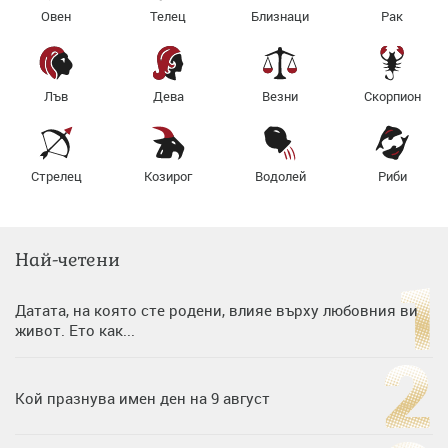
Овен
Телец
Близнаци
Рак
Лъв
Дева
Везни
Скорпион
Стрелец
Козирог
Водолей
Риби
Най-четени
Датата, на която сте родени, влияе върху любовния ви
живот. Ето как...
Кой празнува имен ден на 9 август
---*---
* Your goal: Arrange every line of text in the material above as a JSON list of strings, one string per line. Omit blank lines and leave the pictures out.

* Task response:
[
  "Овен",
  "Телец",
  "Близнаци",
  "Рак",
  "Лъв",
  "Дева",
  "Везни",
  "Скорпион",
  "Стрелец",
  "Козирог",
  "Водолей",
  "Риби",
  "Най-четени",
  "Датата, на която сте родени, влияе върху любовния ви",
  "живот. Ето как...",
  "Кой празнува имен ден на 9 август"
]